Q1. How did you get started in hospitality?
When Edson (my husband and business partner) started doing events like Supper Clubs and Pop Ups I was always involved but I was adamant I would never leave my career as a journalist. Hospitality was Edson’s gig. Taking the plunge full time was a complete fluke. I was on maternity leave from my job as a broadcast journalist when the opportunity came up for Edson to open the first Santo Remedio on Rivington Street, and so I started by helping out with the design of the space, wording of the website, and coming in to meet customers at the beginning. But then I realised I wanted to ensure all customers had the best experience possible and felt like they were being truly hosted, which I knew I also had to transmit to all the staff, and that was when I decided it was something that I simply had to be 100% involved in.
Q2. What have you learned from this industry that you couldn’t learn in another?
I have always worked in high pressured jobs, but for me this industry has taught me how to juggle multiple issues at once, whether it be a key staff member off sick, while a sink is blocked and a crucial delivery may have not arrived, all while keeping calm and charming to ensure guests are having a fantastic meal and dining experience.
Q3. Tell us a little more about Santo Remedio and how the concept came about?
Santo Remedio came about because Edson and I wanted to share true Mexican flavours, dishes and ingredients with Londoners, and beyond that give them taste of modern Mexican culture the warmth of Mexican hospitality. And that is what we aim to do at our restaurant and cantina. When we started doing the supper clubs and pop ups a few years ago so many people still thought that Mexican food was burritos and fajitas and we wanted to share how incredibly varied, unique and complex the cuisines of this country’s many diverse regions truly is.
Q4. Let’s talk staffing: What do you look for in the best candidates?

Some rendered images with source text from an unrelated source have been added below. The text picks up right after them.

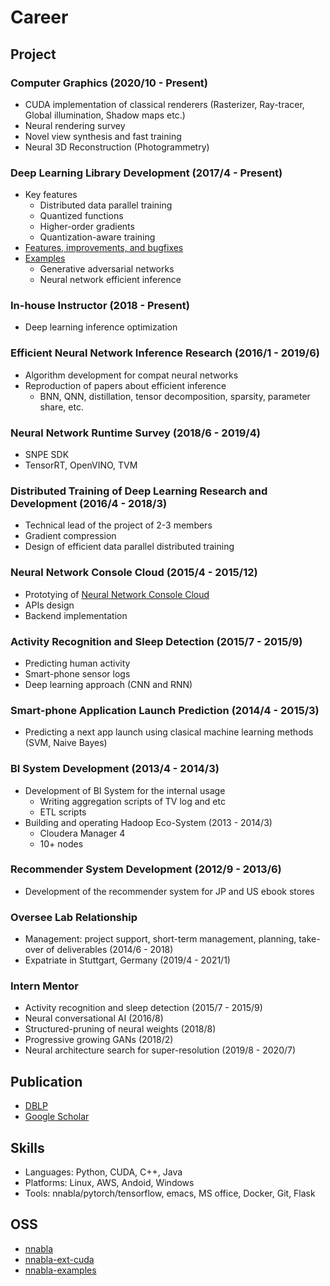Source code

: # Career

## Project

### Computer Graphics (2020/10 - Present)
- CUDA implementation of classical renderers (Rasterizer, Ray-tracer, Global illumination, Shadow maps etc.)
- Neural rendering survey
- Novel view synthesis and fast training
- Neural 3D Reconstruction (Photogrammetry)


### Deep Learning Library Development (2017/4 - Present)
- Key features
  - Distributed data parallel training
  - Quantized functions
  - Higher-order gradients
  - Quantization-aware training
- [Features, improvements, and bugfixes](https://github.com/sony/nnabla/pulls?q=is%3Apr+author%3ATE-KazukiYoshiyama)
- [Examples](https://github.com/sony/nnabla-examples/pulls?q=is%3Apr+author%3ATE-KazukiYoshiyama+is%3Aclosed)
  - Generative adversarial networks
  - Neural network efficient inference

### In-house Instructor (2018 - Present)
- Deep learning inference optimization

### Efficient Neural Network Inference Research (2016/1 - 2019/6)
- Algorithm development for compat neural networks
- Reproduction of papers about efficient inference
  - BNN, QNN, distillation, tensor decomposition, sparsity, parameter share, etc.

### Neural Network Runtime Survey (2018/6 - 2019/4)
- SNPE SDK
- TensorRT, OpenVINO, TVM

### Distributed Training of Deep Learning Research and Development (2016/4 - 2018/3)
- Technical lead of the project of 2-3 members
- Gradient compression
- Design of efficient data parallel distributed training

### Neural Network Console Cloud (2015/4 - 2015/12)
- Prototying of [Neural Network Console Cloud](https://dl.sony.com/cloud/)
- APIs design
- Backend implementation

### Activity Recognition and Sleep Detection (2015/7 - 2015/9)
- Predicting human activity
- Smart-phone sensor logs
- Deep learning approach (CNN and RNN)

### Smart-phone Application Launch Prediction (2014/4 - 2015/3)
- Predicting a next app launch using clasical machine learning methods (SVM, Naive Bayes)

### BI System Development (2013/4 - 2014/3)
- Development of BI System for the internal usage 
  - Writing aggregation scripts of TV log and etc
  - ETL scripts
- Building and operating Hadoop Eco-System (2013 - 2014/3)
  - Cloudera Manager 4 
  - 10+ nodes

### Recommender System Development (2012/9 - 2013/6)
- Development of the recommender system for JP and US ebook stores
  
### Oversee Lab Relationship
- Management: project support, short-term management, planning, take-over of deliverables (2014/6 - 2018)
- Expatriate in Stuttgart, Germany (2019/4 - 2021/1)

### Intern Mentor
- Activity recognition and sleep detection (2015/7 - 2015/9)
- Neural conversational AI (2016/8)
- Structured-pruning of neural weights (2018/8)
- Progressive growing GANs (2018/2)
- Neural architecture search for super-resolution (2019/8 - 2020/7)

## Publication
- [DBLP](https://dblp.uni-trier.de/pers/hd/y/Yoshiyama:Kazuki)
- [Google Scholar](https://scholar.google.co.jp/citations?user=QRbIIogAAAAJ)

## Skills
- Languages: Python, CUDA, C++, Java
- Platforms: Linux, AWS, Andoid, Windows
- Tools: nnabla/pytorch/tensorflow, emacs, MS office, Docker, Git, Flask


## OSS
- [nnabla](https://github.com/sony/nnabla)
- [nnabla-ext-cuda](https://github.com/sony/nnabla-ext-cuda)
- [nnabla-examples](https://github.com/sony/nnabla-examples)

People who really go above and beyond to ensure customers are looked after, taken care of and leave the restaurant happy. You can tell sometimes even by a candidate’s hello and smile that they may not have the technical skills, which can be taught, but that they will make customers feel welcomed and looked after.
Q5. What are your 5 ultimate interviewing tips?
Read up about the place you are interviewing at, to show an interest in what the business is about. It shows you really care about the job and are already looking at how you can take the company’s ethos on board which is vital to transmit to customers.
Q6. What is the worst thing you’ve seen a candidate do in an interview?
Spend the whole interview moaning about their current employer, followed by a blow by blow account of their divorce.I couldn’t wait to get them out the door!
Q.7 What is the best thing you’ve seen a candidate do in an interview?
They came in with a big smile, full of passion, energy and enthusiasm and also asked a lot about our restaurant and concept. I could tell straight away this candidate would be a fantastic waitress who would transmit Santo Remedio to customers, and this was absolutely the case.
Q8. What are your top 5 spots in London at the moment?
Som Saa – The fried Seabass with chillies and herbs, so moorish!
Kricket – the Bhel Puri or the Pumpkin dish so so yummy
Pitt Cue – Mangalitza is probably the best pork I have tried in my life!
The Wolsely – Kedgeree for breakfast in beautiful surroundings
Chick ’n’ Sours – the fried chicken salad with slaw is probably the best salas I have had in my life.
Q9. What is the best service you’ve ever had?
The best service I have had has always been where it is personalised to what it is the customer needs or wants. I was lucky enough to eat at some of the best restaurants in London when I was a child and remember that old school service was really about making your customers feel special! There are many examples but the latest was just last night when I went to Hawksmoor Borough. My 2 year old loves watching the bar staff shaking cocktails wherever we go for dinner. The barman saw my son watching him and then proceeded to make my little boy a Mocktails with 3 different juices, shake it up with incredible flair and garnish it with fruit and an umbrella. My son was totally enthralled. For me that is incredible service!
Q10. What’s next for Santo Remedio?
We have only just opened the first floor of our new London Bridge site, next step is opening the top floor Comedor where we will serve authentic Mexican dishes to share. We also want our downstairs Cantina to be a go to spot for Mezcal and Tequila cocktails as well as a nightcap as we have a late licence. London doesn’t have enough relaxed bars fora late drink, in the way New York does. And that’s exactly what we want to offer!